(Record extracts)

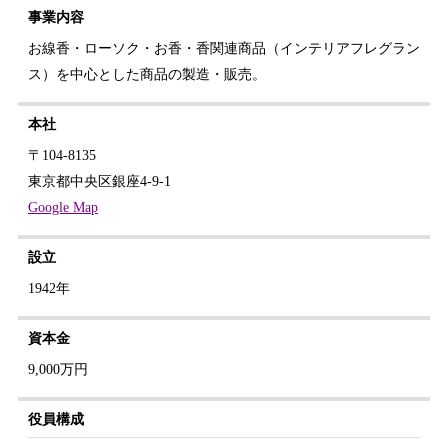
事業内容
お線香・ローソク・お香・香関連商品（インテリアフレグラン
ス）を中心とした商品の製造・販売。
本社
〒104-8135
東京都中央区銀座4-9-1
Google Map
設立
1942年
資本金
9,000万円
役員構成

(End Record extracts)

### Aim of the task
Recopy the full listing exactly, passing over any picture.

### Expected answer
事業内容
お線香・ローソク・お香・香関連商品（インテリアフレグラン
ス）を中心とした商品の製造・販売。
本社
〒104-8135
東京都中央区銀座4-9-1
Google Map
設立
1942年
資本金
9,000万円
役員構成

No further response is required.